***** Given records *****
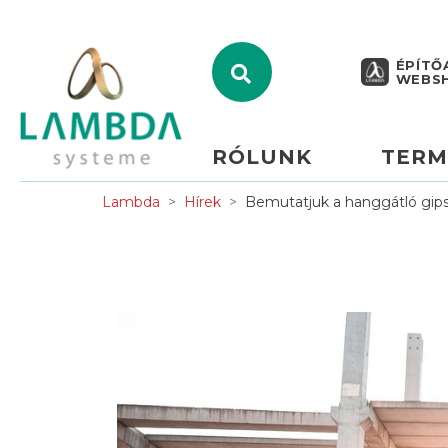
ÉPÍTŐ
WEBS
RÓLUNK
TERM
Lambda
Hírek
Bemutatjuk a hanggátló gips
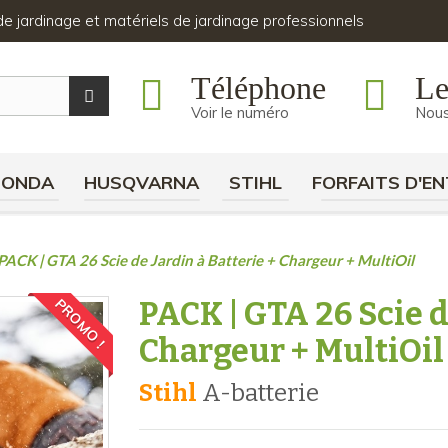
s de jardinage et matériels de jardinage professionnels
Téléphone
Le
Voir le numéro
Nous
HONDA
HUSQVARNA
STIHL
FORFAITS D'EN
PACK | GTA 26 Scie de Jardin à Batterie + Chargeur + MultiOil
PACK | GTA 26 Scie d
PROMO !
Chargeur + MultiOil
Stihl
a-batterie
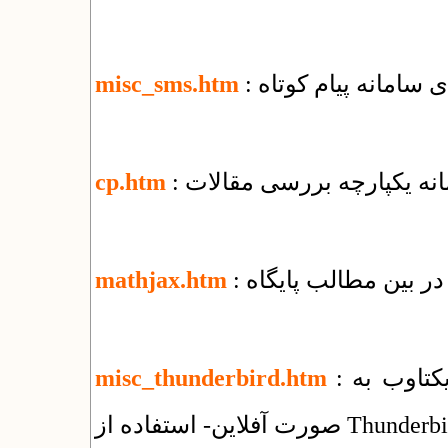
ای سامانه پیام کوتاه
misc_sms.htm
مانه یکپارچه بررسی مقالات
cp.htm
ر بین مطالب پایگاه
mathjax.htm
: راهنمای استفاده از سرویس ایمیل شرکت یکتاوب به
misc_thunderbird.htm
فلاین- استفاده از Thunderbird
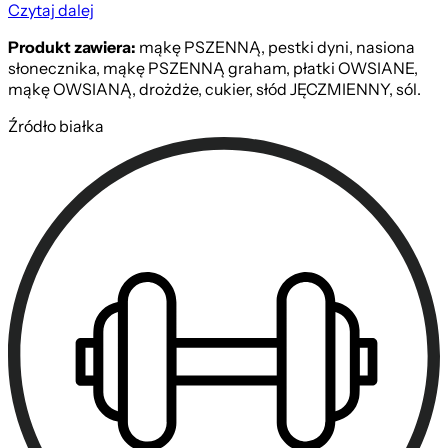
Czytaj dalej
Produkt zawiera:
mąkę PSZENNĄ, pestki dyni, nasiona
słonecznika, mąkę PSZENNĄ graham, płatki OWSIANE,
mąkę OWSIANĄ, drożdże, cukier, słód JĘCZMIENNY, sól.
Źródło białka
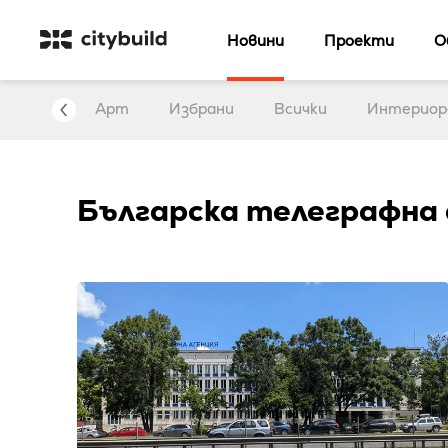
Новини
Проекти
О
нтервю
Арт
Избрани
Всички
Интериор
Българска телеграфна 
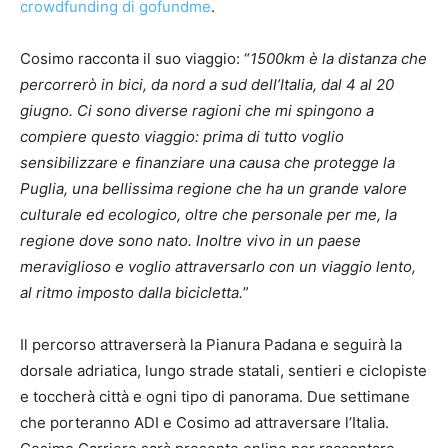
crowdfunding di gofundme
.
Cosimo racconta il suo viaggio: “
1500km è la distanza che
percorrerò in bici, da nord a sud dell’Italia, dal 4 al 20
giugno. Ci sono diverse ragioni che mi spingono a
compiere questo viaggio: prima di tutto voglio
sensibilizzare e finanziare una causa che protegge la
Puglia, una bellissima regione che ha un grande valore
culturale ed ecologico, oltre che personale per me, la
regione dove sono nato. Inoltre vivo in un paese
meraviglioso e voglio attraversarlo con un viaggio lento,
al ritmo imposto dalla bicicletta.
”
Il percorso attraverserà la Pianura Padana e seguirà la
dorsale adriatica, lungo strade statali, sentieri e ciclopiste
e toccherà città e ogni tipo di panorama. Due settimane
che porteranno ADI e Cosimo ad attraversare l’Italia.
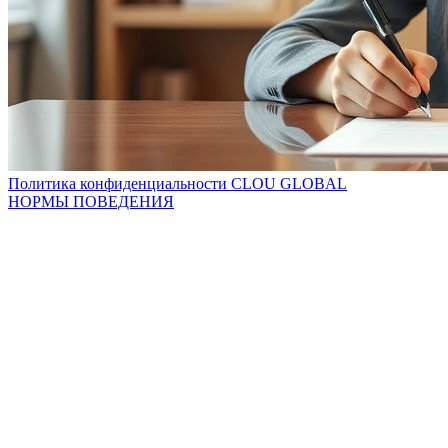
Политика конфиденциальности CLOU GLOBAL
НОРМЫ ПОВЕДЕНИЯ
*****
◆ **Your objective**: Exactly restate the lines from the one holding "regione dove sono" to the final line of the records above, including both and excluding pictures.

◆ **Result below**:
regione dove sono nato. Inoltre vivo in un paese
meraviglioso e voglio attraversarlo con un viaggio lento,
al ritmo imposto dalla bicicletta.
”
Il percorso attraverserà la Pianura Padana e seguirà la
dorsale adriatica, lungo strade statali, sentieri e ciclopiste
e toccherà città e ogni tipo di panorama. Due settimane
che porteranno ADI e Cosimo ad attraversare l’Italia.
Политика конфиденциальности CLOU GLOBAL
НОРМЫ ПОВЕДЕНИЯ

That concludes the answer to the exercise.